**Extrait du document:**
_ _ _ _ _ _ _

Février 2020 : nous bouclons fiévreusement et avec une certaine délectation le visionnage de Narcos Mexico 2. La conclusion de notre chronique ? «Une fin de règne, une époque révolue, un effondrement total à la mesure du séisme qui emporta Mexico et fit basculer le pays dans une nouvelle ère guère plus bénéfique que la précédente« . Ce que la saison 3 confirme et dissèque de manière aussi frappante qu’inattendue.
https://youtu.be/2DuD-E6bF8o
Toujours les mêmes histoires
Une saison que nous mettons du temps à regarder. Désintérêt progressif pour cette violence banalisée, pour ces querelles de clans, ces intrigues répétées ? Au final, ces histoires de mafieux sont toujours les mêmes : une boucle sans fin de convoitises, de complots, de meurtres et de prises de pouvoir qui débouchent sur une chute programmée en taule ou au cimetière. Très shakespearien, tout ça ! Et un peu usant au final. On se lasse de tout, même des bains de sang. Du coup, nous lâchons le suivi de la saga narco-mexicaine pour aller vagabonder sous d’autres cieux culturels.
Et puis, on remet le nez dedans, à la faveur d’un été caniculaire où la chaleur nous transforme en légumineuses ramollos du bulbe. Incapables d’autre chose que de binge watcher en attendant une pluie qui ne vient pas, nous voici attaquant l’épisode 1 de cette saison 3 que nous avions boudée. Et d’emblée, le changement de rythme nous frappe. Lenteur, lourdeur, longueur : exit les scènes d’action, les affrontements tendus du slip, cet éclat, ce brio qui firent le succès des premiers chapitres, sa force de fascination.
Baby-narcos, arme au poing
Si les images, les lumières, les cadrages sont toujours aussi travaillés, si le générique est toujours aussi savoureux, le reste sent son déclin. Felix Gallardo sous les verrous, l’industrie du crime à la mexicaine semble avoir perdu de sa sanglante splendeur. Sans aucune surprise, chaque clan veut bouffer l’autre ; tout se passe dans le feutré, à l’ombre de la toute-puissante fratrie Arellano Felix qui s’appuie sur une nouvelle génération de trafiquants pour régner, ces baby-narcos issus de la jet set du cru, qui pavoisent en grosse bagnole et arme au poing sans se soucier d’une opinion publique muselée par la terreur.

_ _ _ _ _ _ _

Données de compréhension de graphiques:
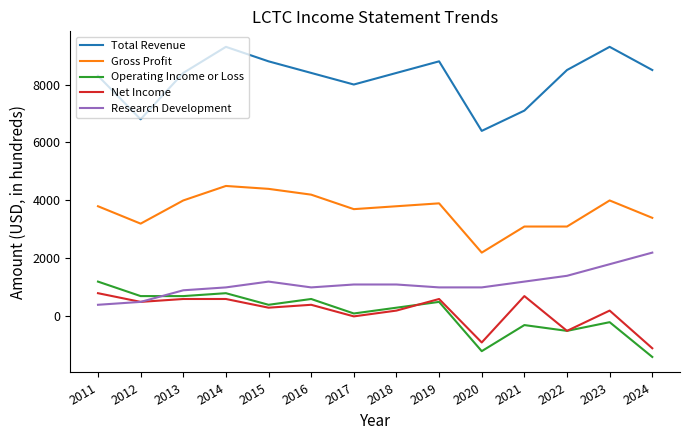

Which series has the largest total across all categories?

Total Revenue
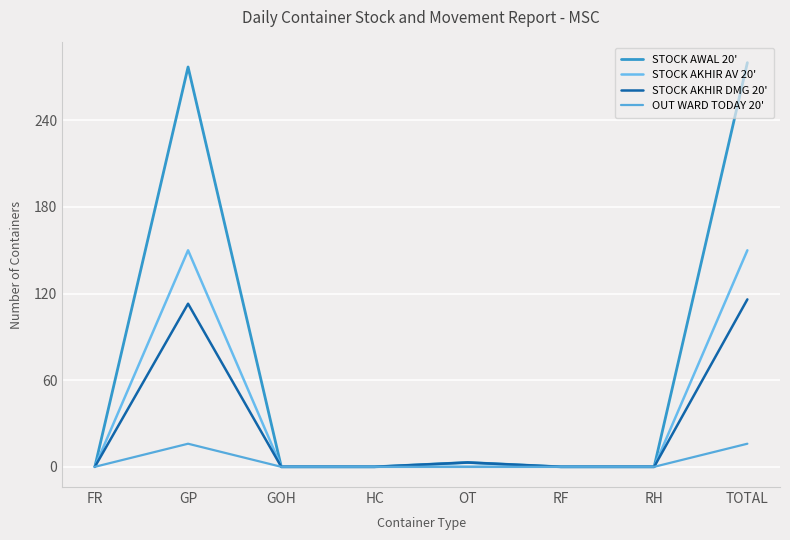

The value of STOCK AWAL 20' at TOTAL is 280. True or false?

True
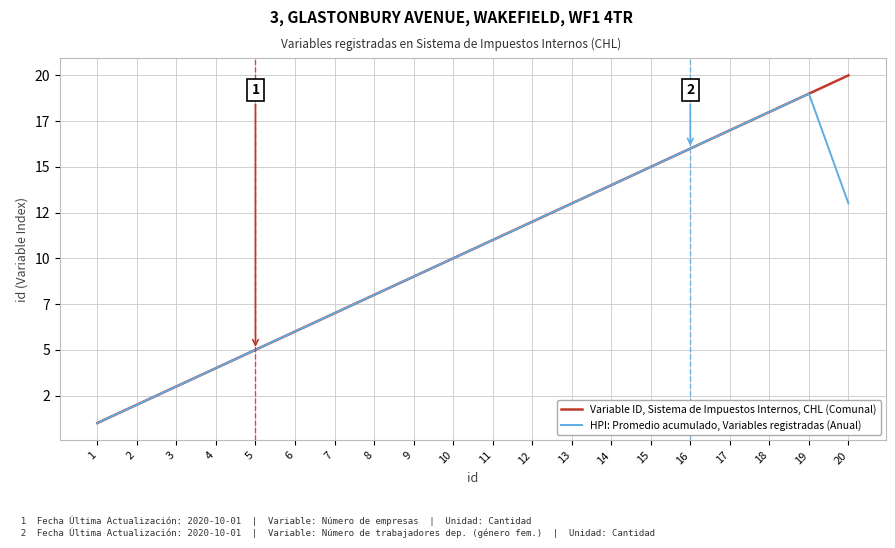

Which label corresponds to the smallest value in the chart?

1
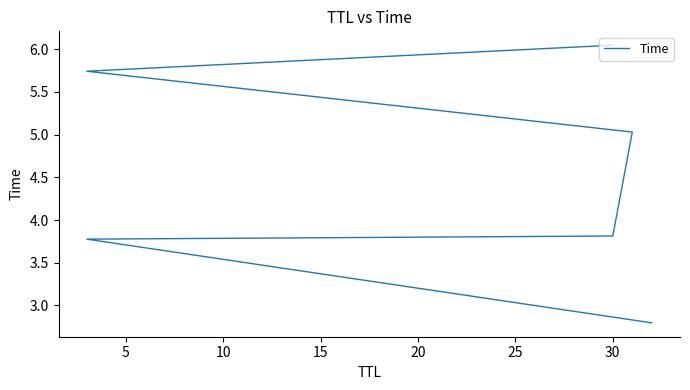

Count the number of categories in the chart.

6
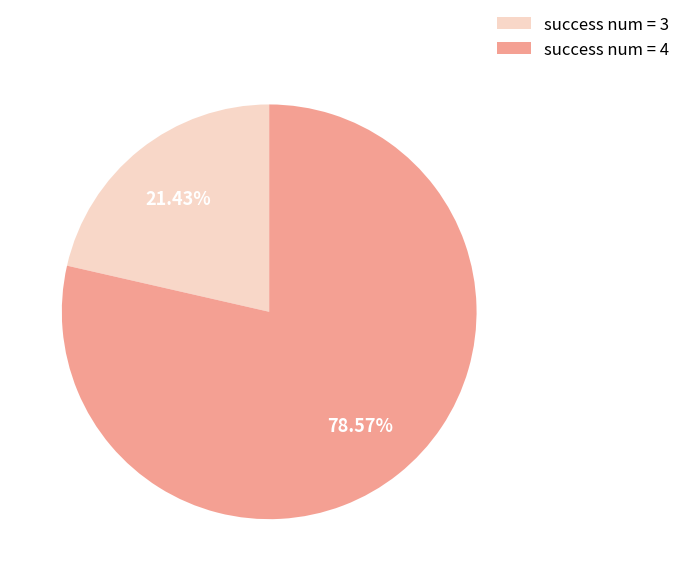

Do success num = 4 and success num = 3 together represent more than half of the pie?

Yes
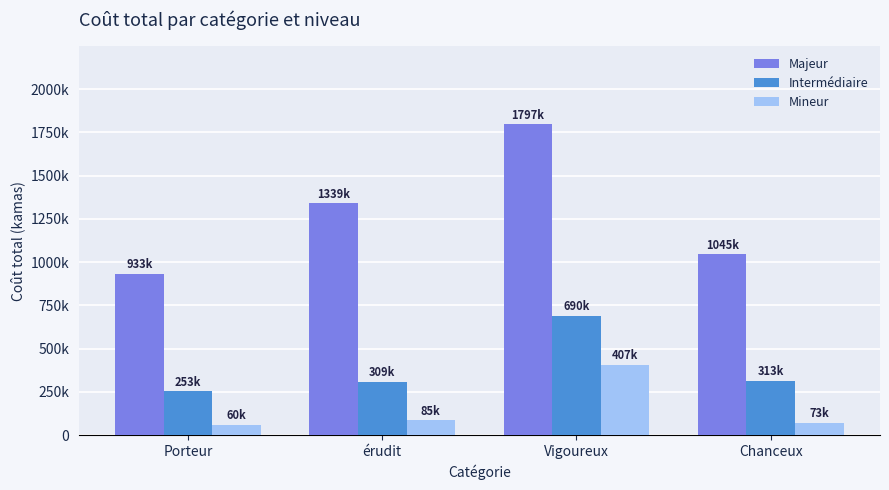

What is the total value across all series at Porteur?

1247300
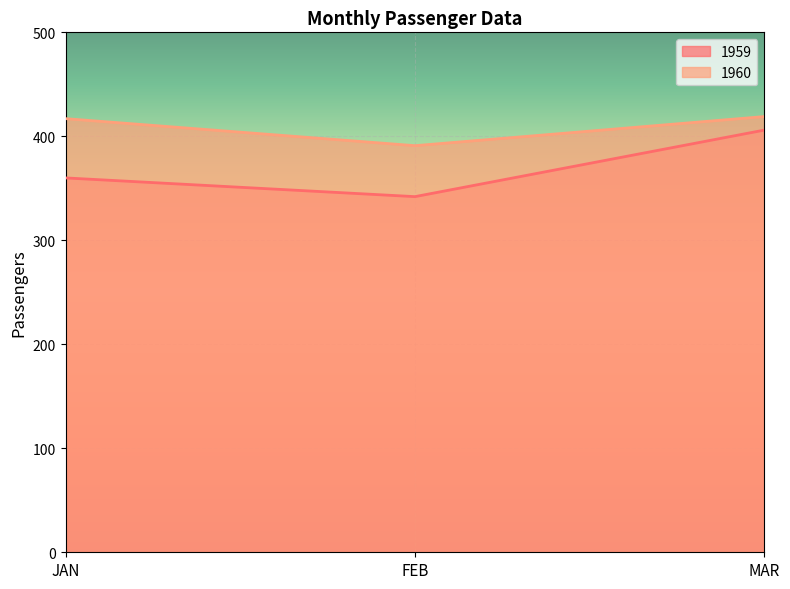

Reading left to right, extract all data points from this chart.

1959: 360	342	406
1960: 417	391	419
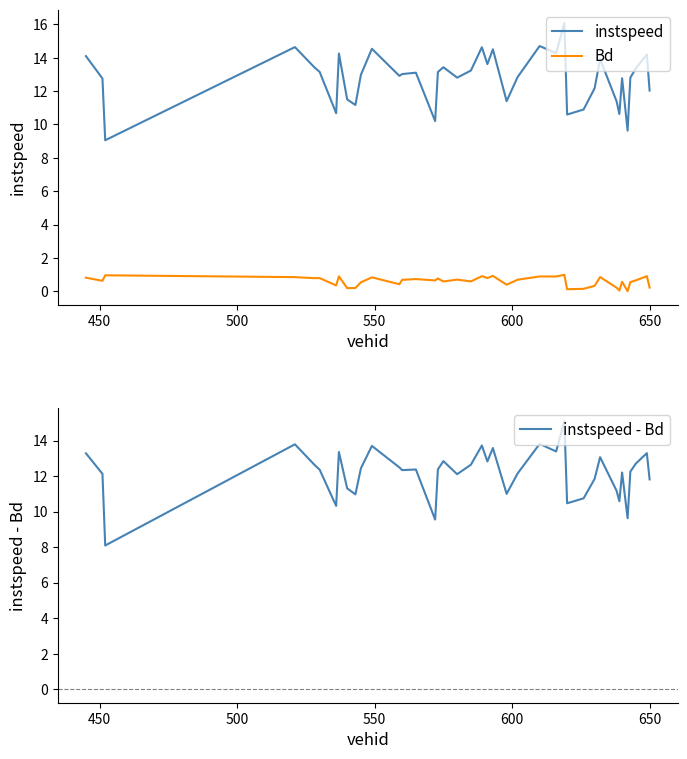

What is the highest value of the Bd series?

1.0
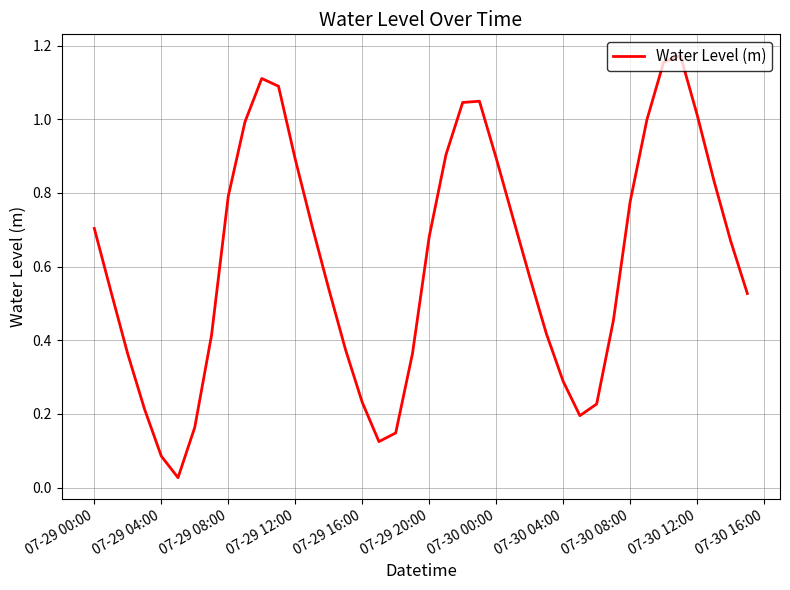

What is the difference between the maximum and minimum values?

1.1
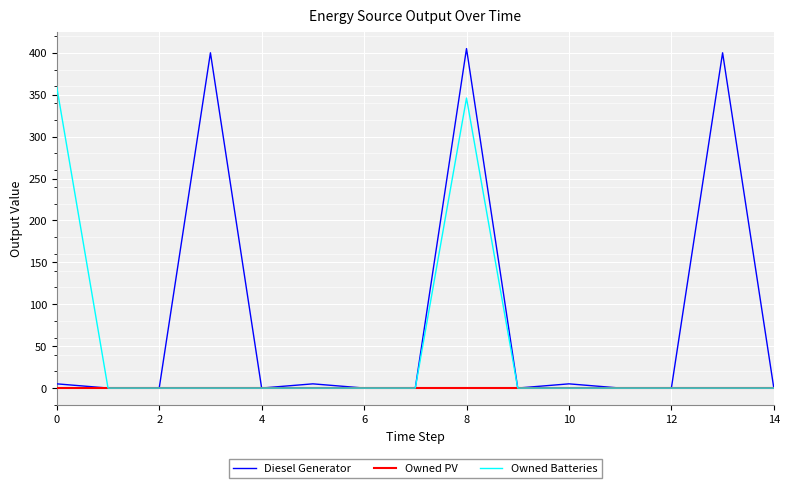

Which series has the largest range (max minus min)?

Diesel Generator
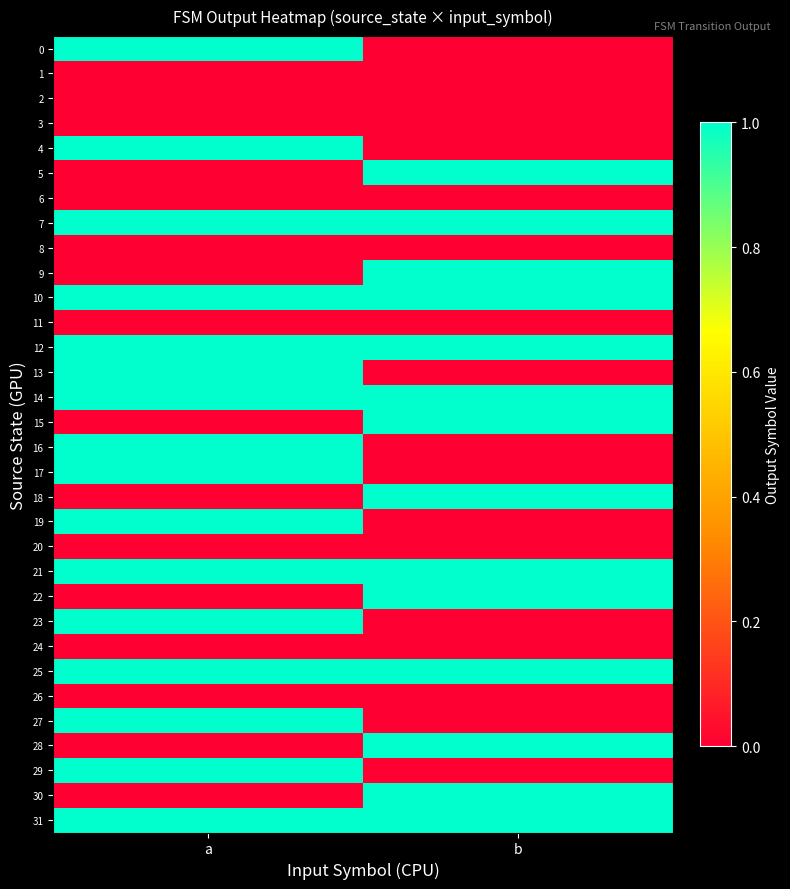

Which label corresponds to the largest value in the chart?

a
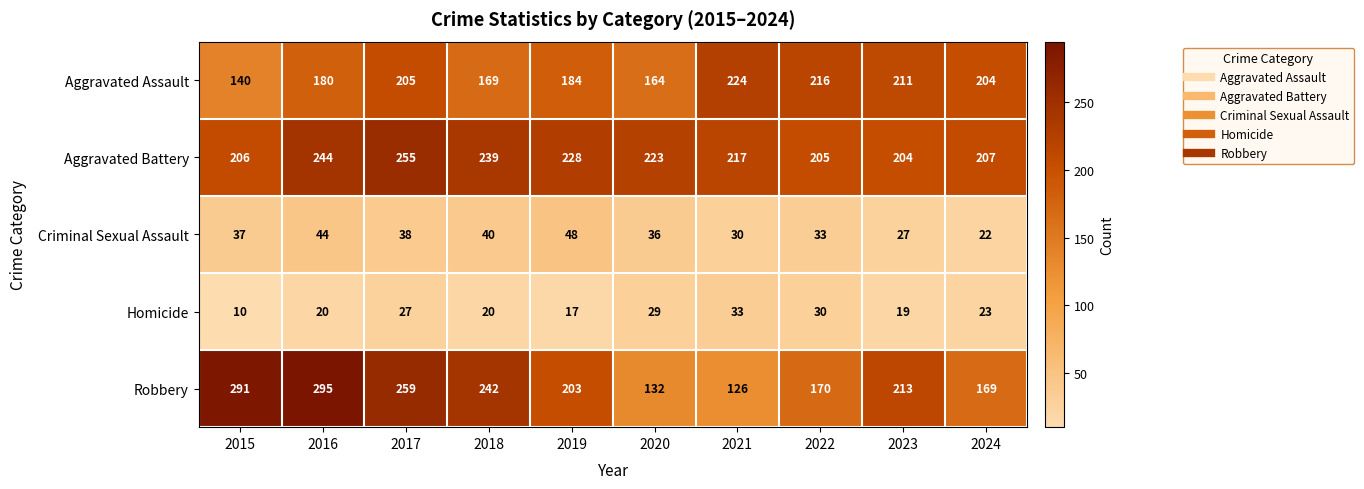

What is the difference between the maximum and minimum values in the Robbery series?

169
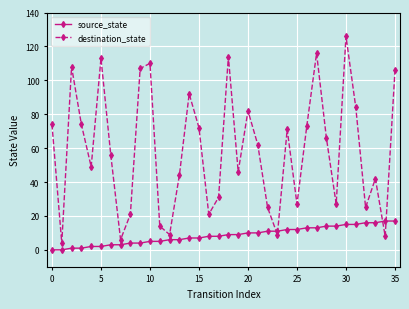

List the series in order of their overall mean, highest first.

destination_state, source_state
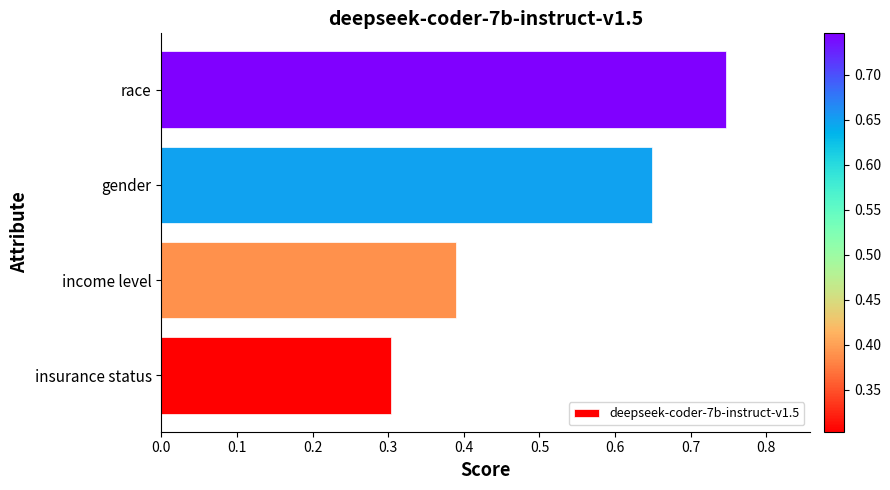

Count the values in the range 0 to 1.

4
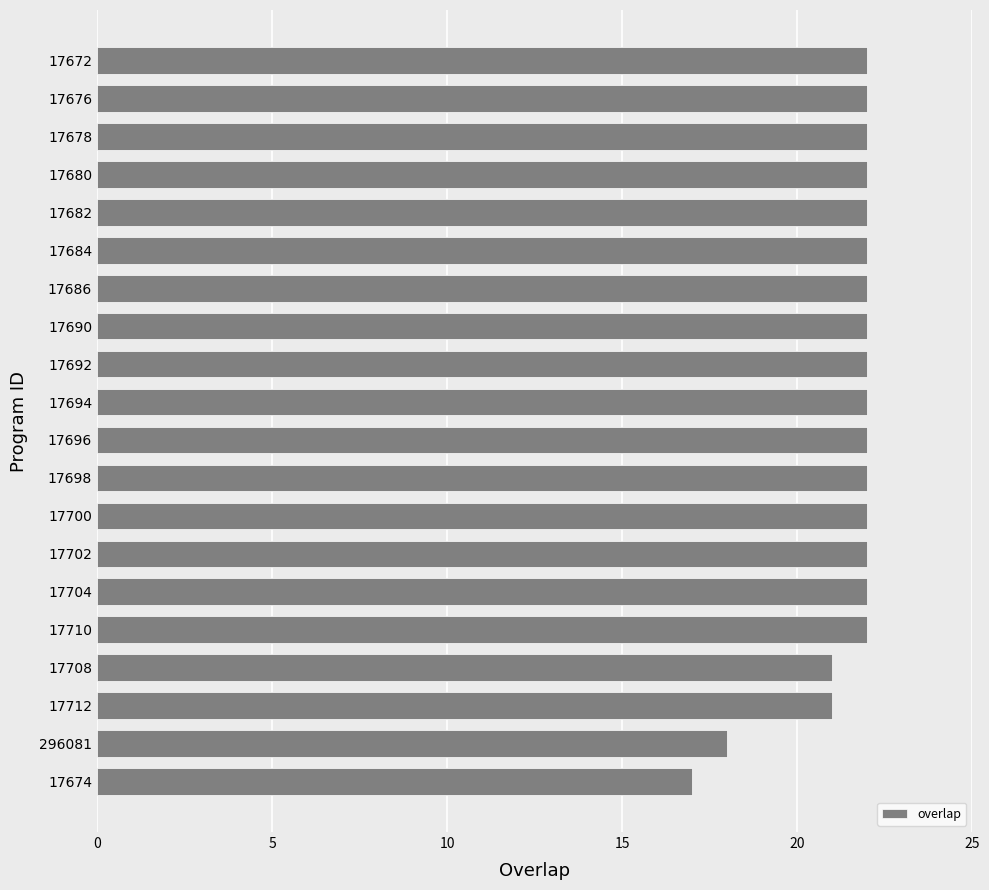

How many distinct data groups are displayed?

1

_ _ _ _ _ _ _

**Questions d'étude:**
a: D'après l'extrait sur Narcos Mexico, à quelle date les auteurs achèvent-ils le visionnage de la saison 2 ?
b: Modifiez toutes les entrées de graphiques en remplaçant « series » par « variable », sans rien changer d'autre, et omettez les images dans votre réponse.
L'extrait et les entrées sont deux documents distincts, sans lien entre eux.

**Corrigé des activités:**
a: En février 2020.

b:
Which variable has the largest total across all categories?

Total Revenue

The value of STOCK AWAL 20' at TOTAL is 280. True or false?

True

Which label corresponds to the smallest value in the chart?

1

Count the number of categories in the chart.

6

Do success num = 4 and success num = 3 together represent more than half of the pie?

Yes

What is the total value across all variable at Porteur?

1247300

Reading left to right, extract all data points from this chart.

1959: 360	342	406
1960: 417	391	419

What is the highest value of the Bd variable?

1.0

What is the difference between the maximum and minimum values?

1.1

Which variable has the largest range (max minus min)?

Diesel Generator

Which label corresponds to the largest value in the chart?

a

What is the difference between the maximum and minimum values in the Robbery variable?

169

List the variable in order of their overall mean, highest first.

destination_state, source_state

Count the values in the range 0 to 1.

4

How many distinct data groups are displayed?

1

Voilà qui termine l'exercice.